Five Democrats running for re-election in Trump country face uncertain futures following the planned House vote on the Inflation Reduction Act.

The five House Democrats running for re-election in districts won by former President Trump in the 2020 presidential election face a giant hurdle this week that raises doubts about whether they could survive facing off against their Republican challengers in the November midterm elections.

The House is set for a high-stakes vote Friday on a massive social spending and taxation bill, officially known as the Inflation Reduction Act, that many economists have said would have no actual impact on inflation, and instead add to the already sky-high national debt.

No Republicans are expected to vote for the bill, while Democrats need near complete unity, including members of the "Squad," to pass the legislation.

Fox News Digital reached out to the five Democrats in the tightest re-election races, including Rep. Tom O'Halleran, D-Ariz., Rep. Cindy Axne, D-Iowa, Rep. Jared Golden, D-Maine, Rep. Matt Cartwright, D-Pa., and Rep. Marcy Kaptur, D-Ohio, and asked if they planned to support the legislation, or if they would be pushing for any changes to it. None of them responded.


Cartwright, however, announced his support for the legislation this week in a press release celebrating its passage in the Senate and claiming it would reduce both inflation and the budget deficit.

"I applaud the Senate passage of the Inflation Reduction Act, which will lower the cost of prescription drugs, health insurance, and energy costs while fighting inflation, reducing the deficit, and making the wealthiest corporations finally pay their fair share," he wrote.

"This is the action the American people have been waiting for. Now that the Senate has taken action, the House will return to pass this landmark legislation – delivering for families and communities across Northeast Pennsylvania and the nation," he later added.


Golden, the only House Democrat to vote against the more expansive "Build Back Better" bill last year, applauded aspects of the new bill, but told a local newspaper that he was not yet sure how he would vote.

O'Halleran, Axne and Kaptur have yet to give any indication whether they will support the bill. Democrats can only afford to lose a handful of votes before the bill would fail.

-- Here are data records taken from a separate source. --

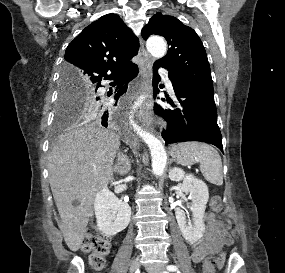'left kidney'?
Listing matches in <instances>:
<instances>
[{
	"instance_id": "left-kidney-1",
	"label": "left kidney",
	"mask_w": 285,
	"mask_h": 273,
	"mask_svg": "<svg viewBox=\"0 0 285 273\" xmlns=\"http://www.w3.org/2000/svg\"><path fill=\"white\" fill-rule=\"evenodd\" d=\"M169 178L176 182L183 180L182 191L191 196L190 211L192 212L193 223L187 222L185 213L180 208L176 209L175 215L183 237L189 243L194 244L203 237L205 231L204 214L209 199L208 187L203 181L191 174H185L181 168L177 167L169 171Z\"/></svg>"
}]
</instances>
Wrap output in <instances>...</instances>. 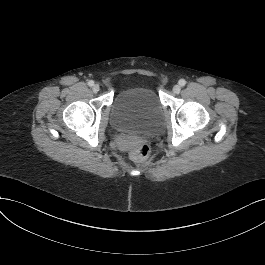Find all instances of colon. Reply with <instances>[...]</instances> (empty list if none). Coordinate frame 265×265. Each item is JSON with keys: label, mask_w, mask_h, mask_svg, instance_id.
I'll list each match as a JSON object with an SVG mask.
<instances>
[{"label": "colon", "mask_w": 265, "mask_h": 265, "mask_svg": "<svg viewBox=\"0 0 265 265\" xmlns=\"http://www.w3.org/2000/svg\"><path fill=\"white\" fill-rule=\"evenodd\" d=\"M126 140L128 139H134L132 138H125ZM151 153V148L147 144H141L133 147L132 149V157L135 160L141 161L146 159Z\"/></svg>", "instance_id": "5ec220e1"}]
</instances>
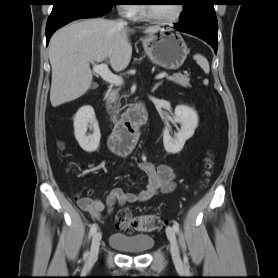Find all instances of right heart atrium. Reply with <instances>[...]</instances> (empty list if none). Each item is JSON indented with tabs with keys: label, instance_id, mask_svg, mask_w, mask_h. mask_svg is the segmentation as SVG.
I'll list each match as a JSON object with an SVG mask.
<instances>
[{
	"label": "right heart atrium",
	"instance_id": "d8ad5b80",
	"mask_svg": "<svg viewBox=\"0 0 278 278\" xmlns=\"http://www.w3.org/2000/svg\"><path fill=\"white\" fill-rule=\"evenodd\" d=\"M119 10L128 18L136 16L139 6L136 4H121L119 5Z\"/></svg>",
	"mask_w": 278,
	"mask_h": 278
}]
</instances>
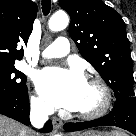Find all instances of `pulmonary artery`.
Masks as SVG:
<instances>
[{
  "label": "pulmonary artery",
  "instance_id": "1",
  "mask_svg": "<svg viewBox=\"0 0 136 136\" xmlns=\"http://www.w3.org/2000/svg\"><path fill=\"white\" fill-rule=\"evenodd\" d=\"M69 49V41L65 37H59L43 50L42 56L45 58L62 57L69 53Z\"/></svg>",
  "mask_w": 136,
  "mask_h": 136
}]
</instances>
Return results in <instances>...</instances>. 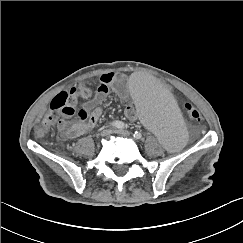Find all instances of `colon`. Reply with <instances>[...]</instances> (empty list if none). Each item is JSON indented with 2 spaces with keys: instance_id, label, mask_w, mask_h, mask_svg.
<instances>
[{
  "instance_id": "5ec220e1",
  "label": "colon",
  "mask_w": 243,
  "mask_h": 243,
  "mask_svg": "<svg viewBox=\"0 0 243 243\" xmlns=\"http://www.w3.org/2000/svg\"><path fill=\"white\" fill-rule=\"evenodd\" d=\"M91 96V91L87 86H79L57 94L51 101L49 109L43 119L42 124L38 128V134H44L58 119L59 115L73 114L79 99H87ZM182 112L195 123L203 120V114L189 102L181 105Z\"/></svg>"
}]
</instances>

Each of the five narrowly won their races in 2020, and with Congressional Democrats and President Biden hemorrhaging popularity with the American people, many are wondering if this vote on the bill could be the final nail in the coffin for any hopes these five have in keeping their seats.

Republicans are poised to campaign on any Democratic politician who votes for the legislation, claiming the bill will add middle class tax hikes and blasting the funding to allow the IRS to hire 87,000 new employees in the next decade. Any vote for the bill will likely be used in campaign attack ads in the months leading up to the midterms. 

"Every Democrat who votes for this bill is kicking the middle class in the teeth with massive tax hikes and increased IRS harassment. It will cost them re-election," said Torunn Sinclair, spokeswoman for the National Republican Congressional Committee, in a statement to Fox News Digital.

Republicans only need to flip a handful of seats to regain control of the House.